The same issue of the magazine gives Thomas Frank’s Listen, Liberal, a big thumbs down. I would have expected that. But I am a fan.
Writes Jonathan Alter, for the monthy, at the end of the book’s review:
This book perfectly captures the mind-set of Sanders voters. Is it also a harbinger of their unwillingness to suck it up and vote for the wife of the main villain of the piece? Let’s hope Frank is willing to set aside his bile long enough to use his credibility on the left to face the hard realities of politics and help protect us from a cruel fate this fall.
Another extended insult and a recommendation to suck it up.
Christoph Hechl said,
June 21, 2016 at 2:46 am
The talk of “reality” is a dead giveaway in my opinion.
Practically without exception it means that you have to follow that persons perception of reality or be wrong. It is much like the word “trith” which always is used without regard for the theoretical nature of that concept.
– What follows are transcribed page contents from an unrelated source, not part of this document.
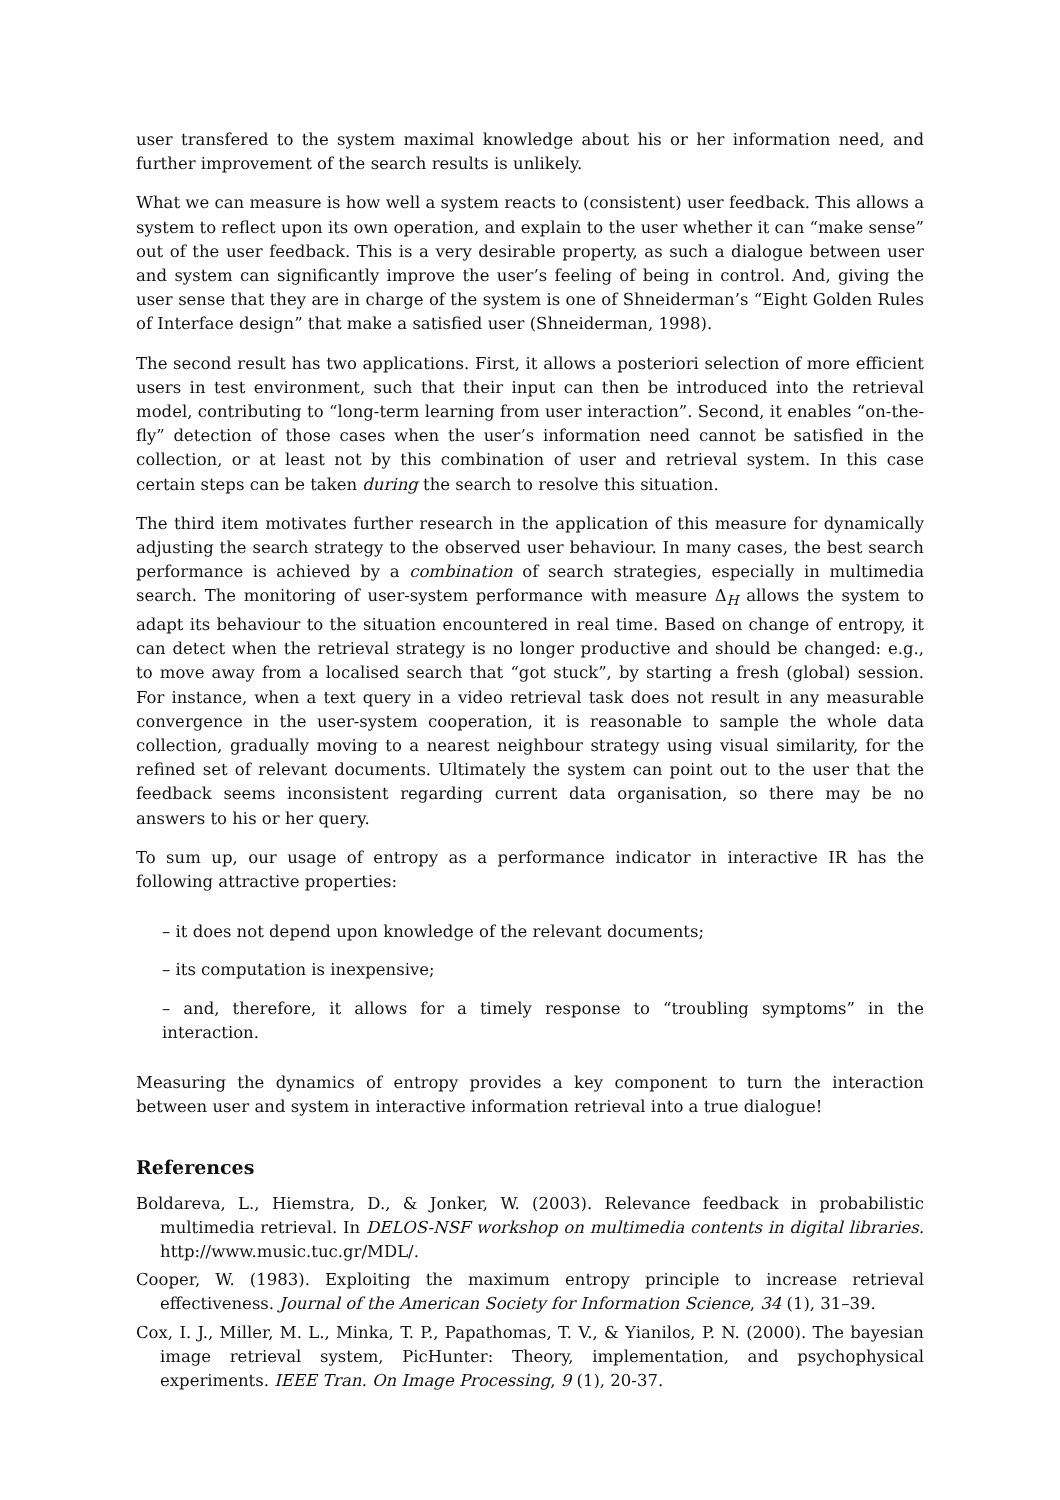user transfered to the system maximal knowledge about his or her information need, and further improvement of the search results is unlikely.
What we can measure is how well a system reacts to (consistent) user feedback. This allows a system to reflect upon its own operation, and explain to the user whether it can “make sense” out of the user feedback. This is a very desirable property, as such a dialogue between user and system can significantly improve the user’s feeling of being in control. And, giving the user sense that they are in charge of the system is one of Shneiderman’s “Eight Golden Rules of Interface design” that make a satisfied user (Shneiderman, 1998).
The second result has two applications. First, it allows a posteriori selection of more efficient users in test environment, such that their input can then be introduced into the retrieval model, contributing to “long-term learning from user interaction”. Second, it enables “on-the-fly” detection of those cases when the user’s information need cannot be satisfied in the collection, or at least not by this combination of user and retrieval system. In this case certain steps can be taken during the search to resolve this situation.
The third item motivates further research in the application of this measure for dynamically adjusting the search strategy to the observed user behaviour. In many cases, the best search performance is achieved by a combination of search strategies, especially in multimedia search. The monitoring of user-system performance with measure Δ<sub>H</sub> allows the system to adapt its behaviour to the situation encountered in real time. Based on change of entropy, it can detect when the retrieval strategy is no longer productive and should be changed: e.g., to move away from a localised search that “got stuck”, by starting a fresh (global) session. For instance, when a text query in a video retrieval task does not result in any measurable convergence in the user-system cooperation, it is reasonable to sample the whole data collection, gradually moving to a nearest neighbour strategy using visual similarity, for the refined set of relevant documents. Ultimately the system can point out to the user that the feedback seems inconsistent regarding current data organisation, so there may be no answers to his or her query.
To sum up, our usage of entropy as a performance indicator in interactive IR has the following attractive properties:
– it does not depend upon knowledge of the relevant documents;
– its computation is inexpensive;
– and, therefore, it allows for a timely response to “troubling symptoms” in the interaction.
Measuring the dynamics of entropy provides a key component to turn the interaction between user and system in interactive information retrieval into a true dialogue!
References
Boldareva, L., Hiemstra, D., & Jonker, W. (2003). Relevance feedback in probabilistic multimedia retrieval. In DELOS-NSF workshop on multimedia contents in digital libraries. http://www.music.tuc.gr/MDL/.
Cooper, W. (1983). Exploiting the maximum entropy principle to increase retrieval effectiveness. Journal of the American Society for Information Science, 34 (1), 31–39.
Cox, I. J., Miller, M. L., Minka, T. P., Papathomas, T. V., & Yianilos, P. N. (2000). The bayesian image retrieval system, PicHunter: Theory, implementation, and psychophysical experiments. IEEE Tran. On Image Processing, 9 (1), 20-37.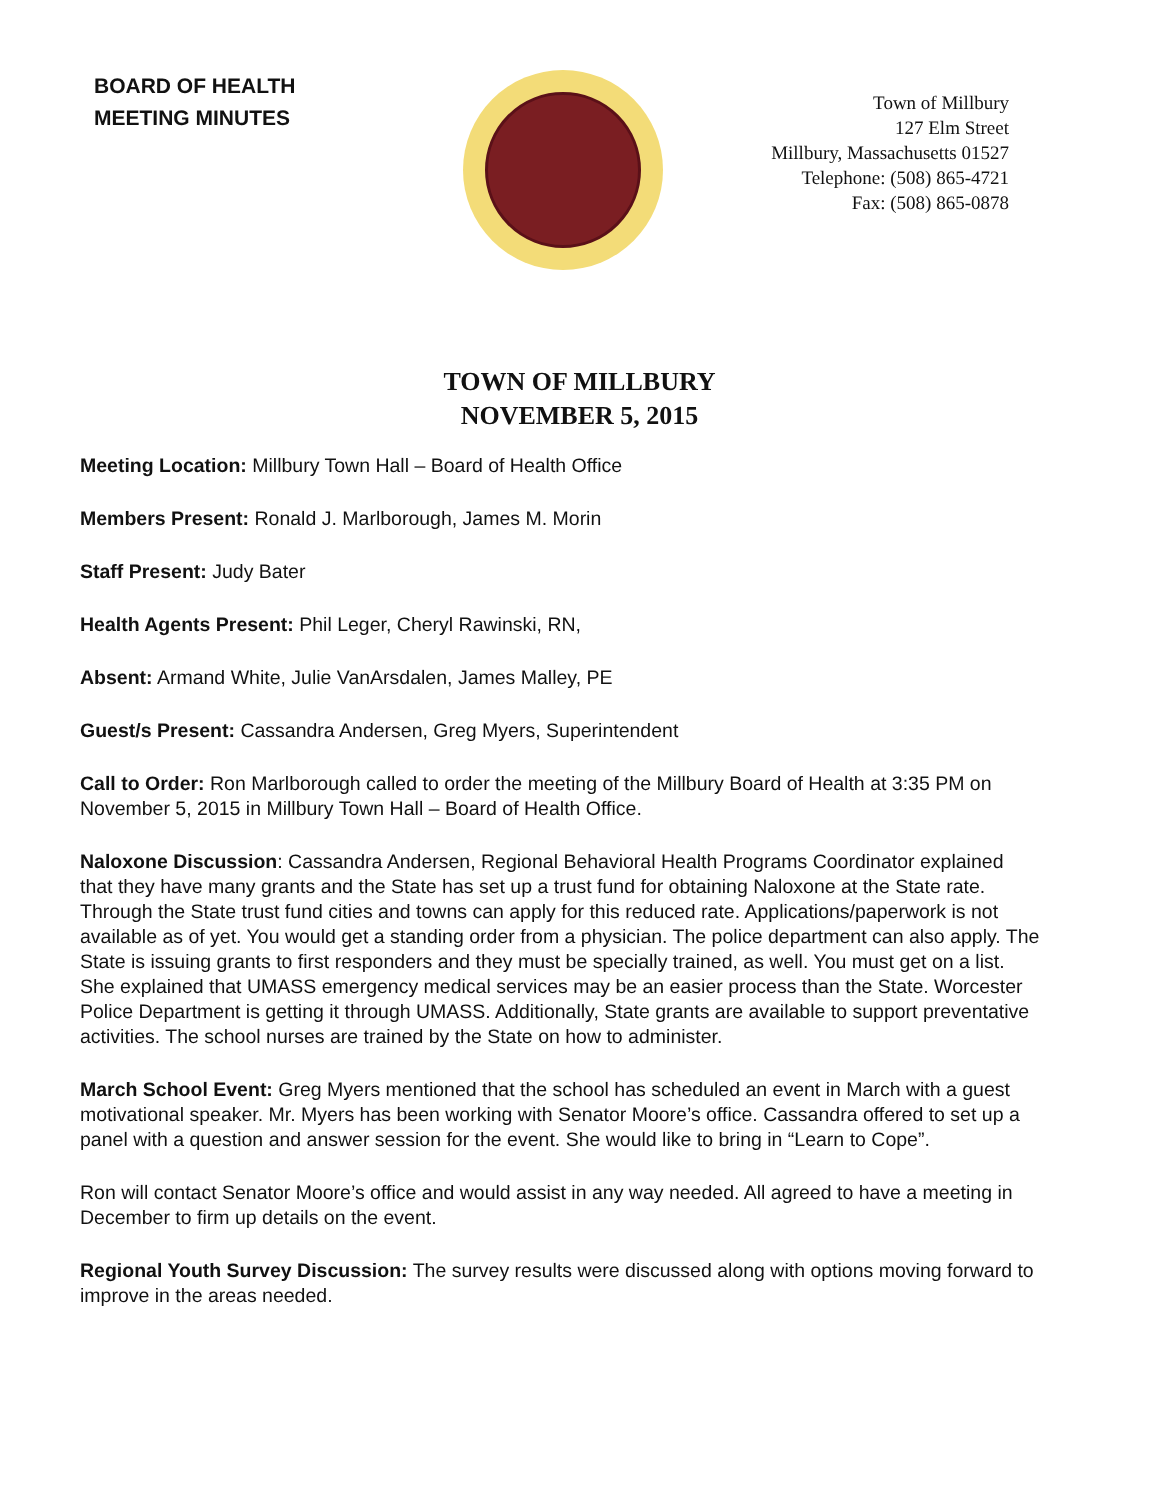BOARD OF HEALTH
MEETING MINUTES
Town of Millbury
127 Elm Street
Millbury, Massachusetts 01527
Telephone: (508) 865-4721
Fax: (508) 865-0878
TOWN OF MILLBURY
NOVEMBER 5, 2015
Meeting Location: Millbury Town Hall – Board of Health Office
Members Present: Ronald J. Marlborough, James M. Morin
Staff Present: Judy Bater
Health Agents Present: Phil Leger, Cheryl Rawinski, RN,
Absent: Armand White, Julie VanArsdalen, James Malley, PE
Guest/s Present: Cassandra Andersen, Greg Myers, Superintendent
Call to Order: Ron Marlborough called to order the meeting of the Millbury Board of Health at 3:35 PM on November 5, 2015 in Millbury Town Hall – Board of Health Office.
Naloxone Discussion: Cassandra Andersen, Regional Behavioral Health Programs Coordinator explained that they have many grants and the State has set up a trust fund for obtaining Naloxone at the State rate. Through the State trust fund cities and towns can apply for this reduced rate. Applications/paperwork is not available as of yet. You would get a standing order from a physician. The police department can also apply. The State is issuing grants to first responders and they must be specially trained, as well. You must get on a list. She explained that UMASS emergency medical services may be an easier process than the State. Worcester Police Department is getting it through UMASS. Additionally, State grants are available to support preventative activities. The school nurses are trained by the State on how to administer.
March School Event: Greg Myers mentioned that the school has scheduled an event in March with a guest motivational speaker. Mr. Myers has been working with Senator Moore’s office. Cassandra offered to set up a panel with a question and answer session for the event. She would like to bring in “Learn to Cope”.
Ron will contact Senator Moore’s office and would assist in any way needed. All agreed to have a meeting in December to firm up details on the event.
Regional Youth Survey Discussion: The survey results were discussed along with options moving forward to improve in the areas needed.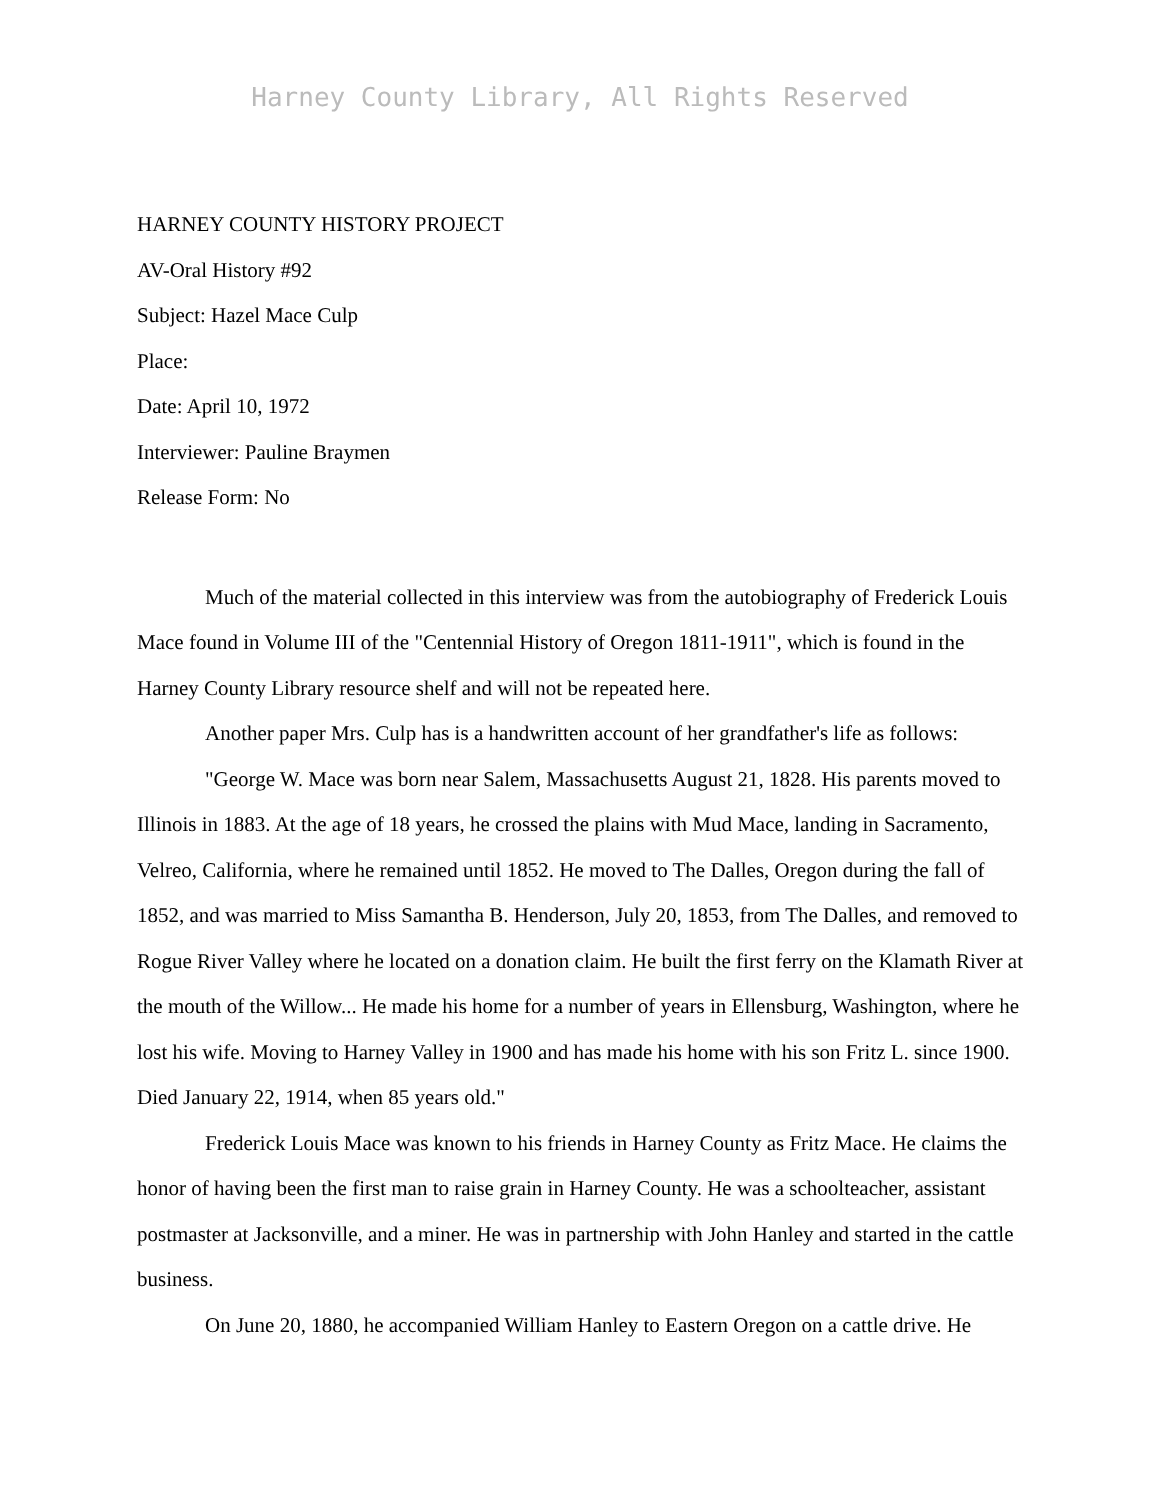Harney County Library, All Rights Reserved
HARNEY COUNTY HISTORY PROJECT
AV-Oral History #92
Subject: Hazel Mace Culp
Place:
Date: April 10, 1972
Interviewer: Pauline Braymen
Release Form: No
Much of the material collected in this interview was from the autobiography of Frederick Louis Mace found in Volume III of the "Centennial History of Oregon 1811-1911", which is found in the Harney County Library resource shelf and will not be repeated here.
Another paper Mrs. Culp has is a handwritten account of her grandfather's life as follows:
"George W. Mace was born near Salem, Massachusetts August 21, 1828. His parents moved to Illinois in 1883. At the age of 18 years, he crossed the plains with Mud Mace, landing in Sacramento, Velreo, California, where he remained until 1852. He moved to The Dalles, Oregon during the fall of 1852, and was married to Miss Samantha B. Henderson, July 20, 1853, from The Dalles, and removed to Rogue River Valley where he located on a donation claim. He built the first ferry on the Klamath River at the mouth of the Willow... He made his home for a number of years in Ellensburg, Washington, where he lost his wife. Moving to Harney Valley in 1900 and has made his home with his son Fritz L. since 1900. Died January 22, 1914, when 85 years old."
Frederick Louis Mace was known to his friends in Harney County as Fritz Mace. He claims the honor of having been the first man to raise grain in Harney County. He was a schoolteacher, assistant postmaster at Jacksonville, and a miner. He was in partnership with John Hanley and started in the cattle business.
On June 20, 1880, he accompanied William Hanley to Eastern Oregon on a cattle drive. He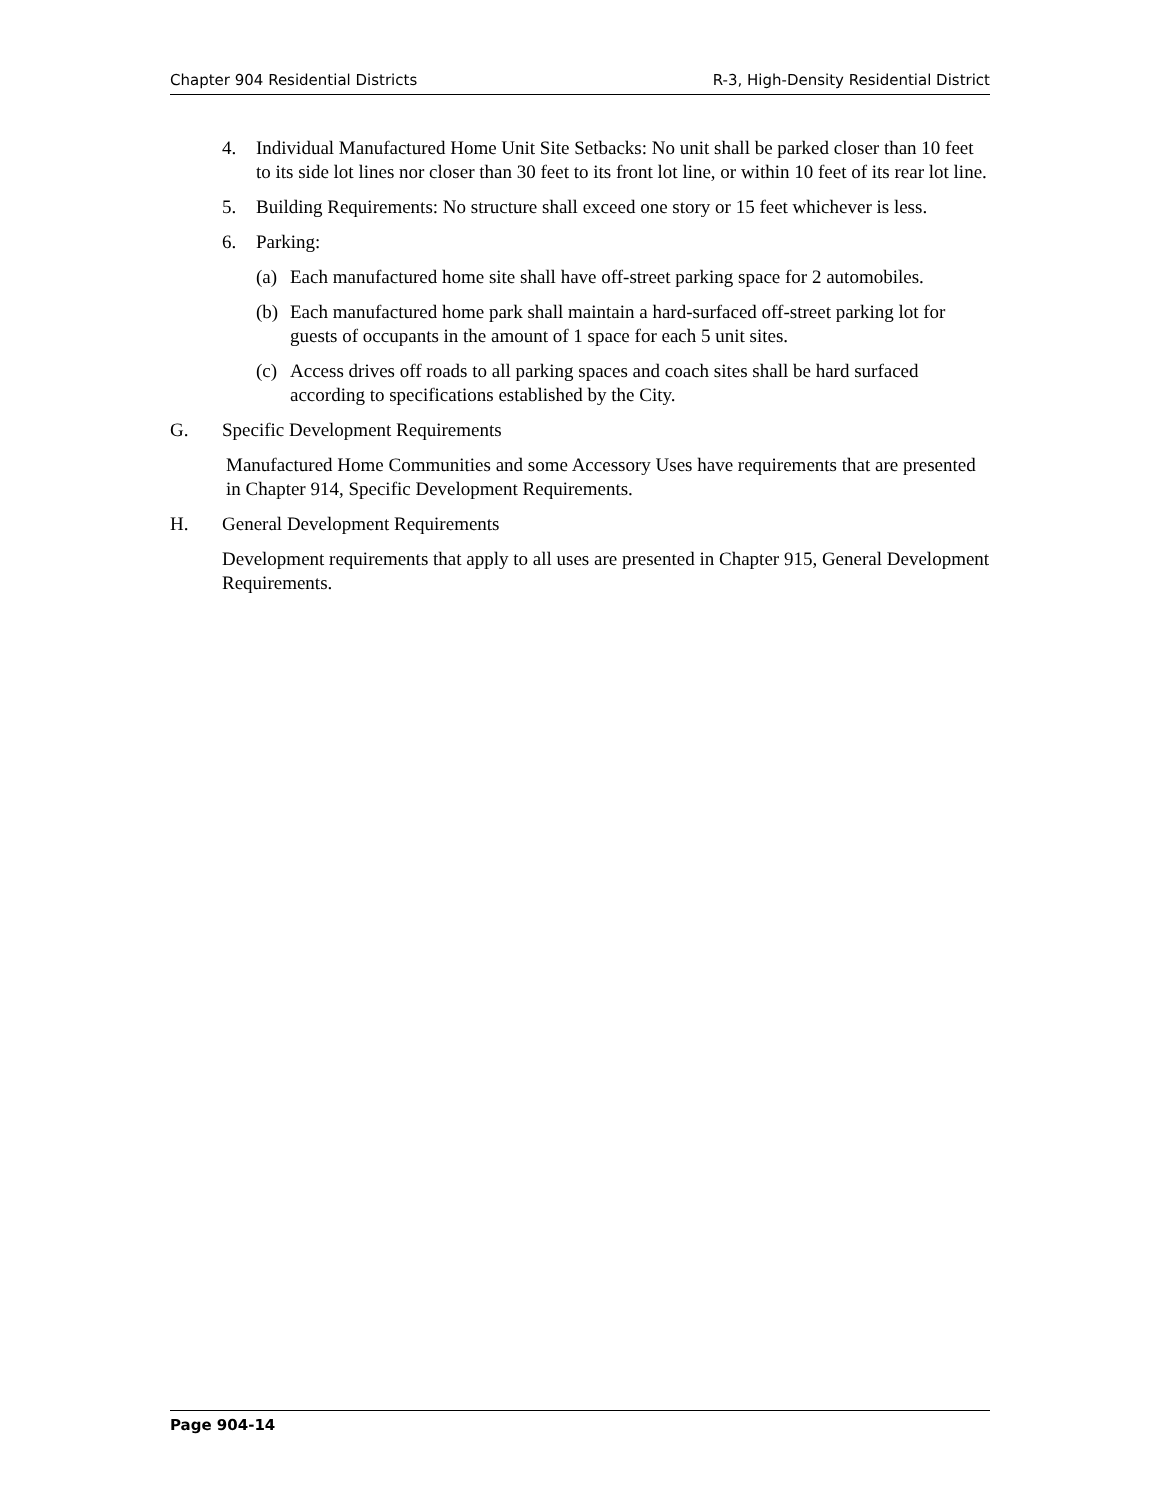Chapter 904 Residential Districts R-3, High-Density Residential District
4. Individual Manufactured Home Unit Site Setbacks: No unit shall be parked closer than 10 feet to its side lot lines nor closer than 30 feet to its front lot line, or within 10 feet of its rear lot line.
5. Building Requirements: No structure shall exceed one story or 15 feet whichever is less.
6. Parking:
(a) Each manufactured home site shall have off-street parking space for 2 automobiles.
(b) Each manufactured home park shall maintain a hard-surfaced off-street parking lot for guests of occupants in the amount of 1 space for each 5 unit sites.
(c) Access drives off roads to all parking spaces and coach sites shall be hard surfaced according to specifications established by the City.
G. Specific Development Requirements
Manufactured Home Communities and some Accessory Uses have requirements that are presented in Chapter 914, Specific Development Requirements.
H. General Development Requirements
Development requirements that apply to all uses are presented in Chapter 915, General Development Requirements.
Page 904-14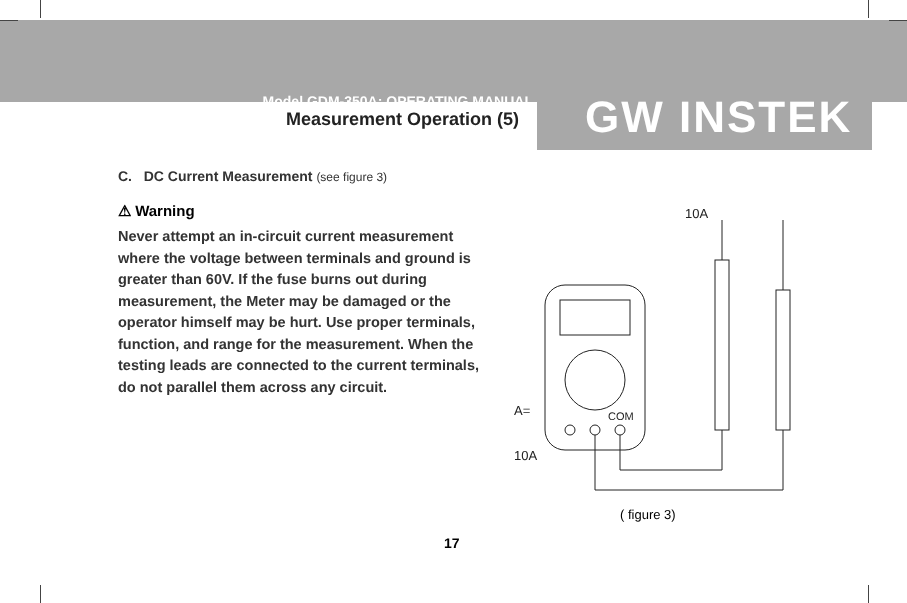Model GDM-350A: OPERATING MANUAL
Measurement Operation (5)
GW INSTEK
C. DC Current Measurement (see figure 3)
⚠ Warning
Never attempt an in-circuit current measurement where the voltage between terminals and ground is greater than 60V. If the fuse burns out during measurement, the Meter may be damaged or the operator himself may be hurt. Use proper terminals, function, and range for the measurement. When the testing leads are connected to the current terminals, do not parallel them across any circuit.
10A
A=
10A
COM
( figure 3)
17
Truth is not an absolute and it can never be universal.
People who use these words want to excert force on others by aligning themselves with something they deem ultimate.
Unfortunately rhetorical foul play is not highlighted often and imidiately enough, therefore it thrives.
Along with the incredibly annoying trend towards selfvictimization these choices of words and the effort to explain to less observant persons, just how language is used to manipulate them, are among the great evils of our times.
George Smith said,
June 21, 2016 at 9:47 am
http://www.rollingstone.com/politics/news/ralph-nader-bernie-sanders-lesser-evilism-20160620
Nailed.
Taibbi: “When I think about the way the Democrats and their friends in the press keep telling me I owe them my vote, situations like the following come to mind. We’re in another financial crisis. The CEOs of the ten biggest banks in America, fresh from having wrecked the economy with the latest harebrained bubble scheme, come to the Oval Office begging for a bailout.
“In that moment, to whom is my future Democratic president going to listen: those bankers or me?
“It’s not going to be me, that’s for sure. Am I an egotist for being annoyed by that? And how exactly should I take being told on top of that that I still owe this party my vote, and that I should keep my mouth shut about my irritation if I don’t want to be called a Republican-enabler?”
Christoph Hechl said,
June 21, 2016 at 10:09 am
Volker Pispers, a german satirist said: Before every election, you ask yourself “Which is the lesser evil?”. After each election you ask yourself “Why does the lesser evil have to be so damn big?”